TASK STATEMENT | Entries below include pictures. Output exactly the lines from the one with "Нигерии. Царство было" down to the one with "diciembre 2025", both ends included, and leave the pictures out.

MATERIAL TO PROCESS |

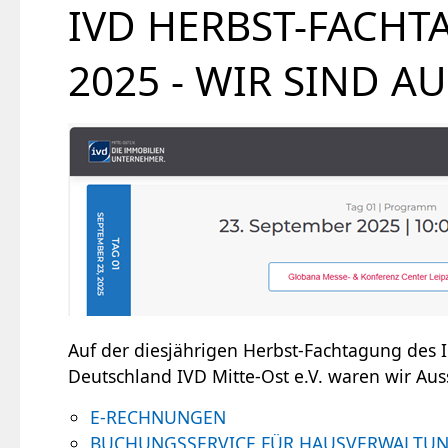
IVD HERBST-FACH
2025 - WIR SIND A
Auf der diesjährigen Herbst-Fachtagung des
Deutschland IVD Mitte-Ost e.V. waren wir Au
E-RECHNUNGEN
BUCHUNGSSERVICE FÜR HAUSVERWALTU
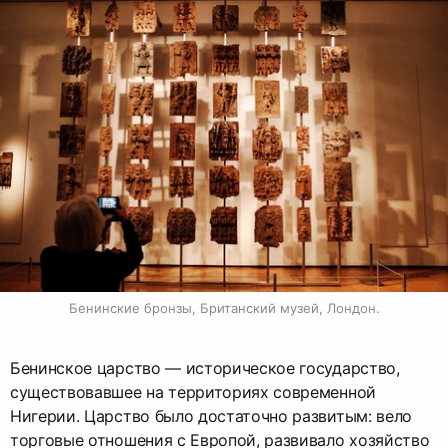
Бенинские бронзы, Британский музей, Лондон.
Бенинское царство — историческое государство,
существовавшее на территориях современной
Нигерии. Царство было достаточно развитым: вело
торговые отношения с Европой, развивало хозяйство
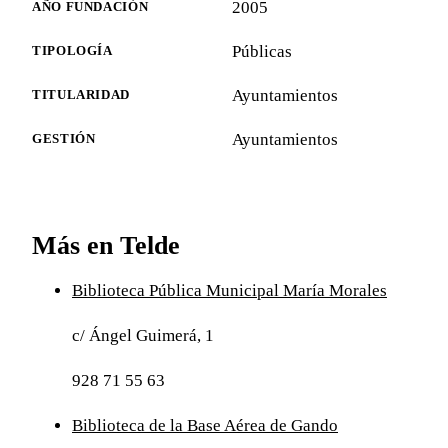
2005
AÑO FUNDACIÓN
Públicas
TIPOLOGÍA
Ayuntamientos
TITULARIDAD
Ayuntamientos
GESTIÓN
Más en Telde
Biblioteca Pública Municipal María Morales
c/ Ángel Guimerá, 1
928 71 55 63
Biblioteca de la Base Aérea de Gando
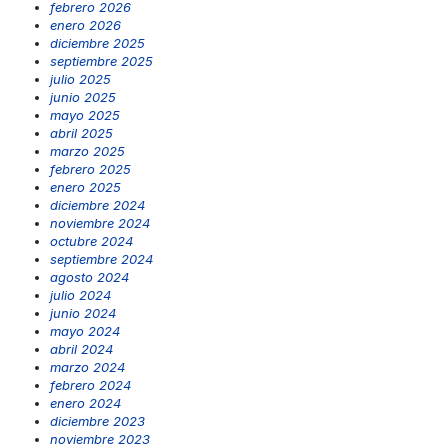
febrero 2026
enero 2026
diciembre 2025
septiembre 2025
julio 2025
junio 2025
mayo 2025
abril 2025
marzo 2025
febrero 2025
enero 2025
diciembre 2024
noviembre 2024
octubre 2024
septiembre 2024
agosto 2024
julio 2024
junio 2024
mayo 2024
abril 2024
marzo 2024
febrero 2024
enero 2024
diciembre 2023
noviembre 2023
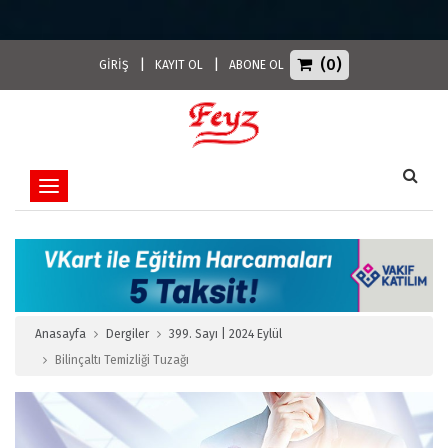
(0)
|
|
GİRİŞ
KAYIT OL
ABONE OL
Toggle navigation
Anasayfa
Dergiler
399. Sayı | 2024 Eylül
Bilinçaltı Temizliği Tuzağı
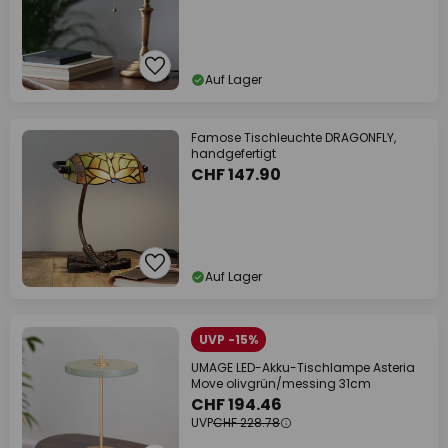
Auf Lager
Famose Tischleuchte DRAGONFLY,
handgefertigt
CHF 147.90
Auf Lager
UVP -15%
UMAGE LED-Akku-Tischlampe Asteria
Move olivgrün/messing 31cm
CHF 194.46
UVP
CHF 228.78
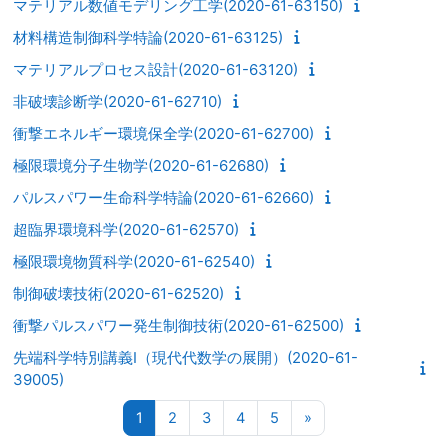
マテリアル数値モデリング工学(2020-61-63150)
材料構造制御科学特論(2020-61-63125)
マテリアルプロセス設計(2020-61-63120)
非破壊診断学(2020-61-62710)
衝撃エネルギー環境保全学(2020-61-62700)
極限環境分子生物学(2020-61-62680)
パルスパワー生命科学特論(2020-61-62660)
超臨界環境科学(2020-61-62570)
極限環境物質科学(2020-61-62540)
制御破壊技術(2020-61-62520)
衝撃パルスパワー発生制御技術(2020-61-62500)
先端科学特別講義Ⅰ（現代代数学の展開）(2020-61-
39005)
ページ 1
ページ 2
ページ 3
ページ 4
ページ 5
次のページ
1
2
3
4
5
»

OUTPUT OF THE EXERCISE |
Нигерии. Царство было достаточно развитым: вело
торговые отношения с Европой, развивало хозяйство
2005
AÑO FUNDACIÓN
Públicas
TIPOLOGÍA
Ayuntamientos
TITULARIDAD
Ayuntamientos
GESTIÓN
Más en Telde
Biblioteca Pública Municipal María Morales
c/ Ángel Guimerá, 1
928 71 55 63
Biblioteca de la Base Aérea de Gando
febrero 2026
enero 2026
diciembre 2025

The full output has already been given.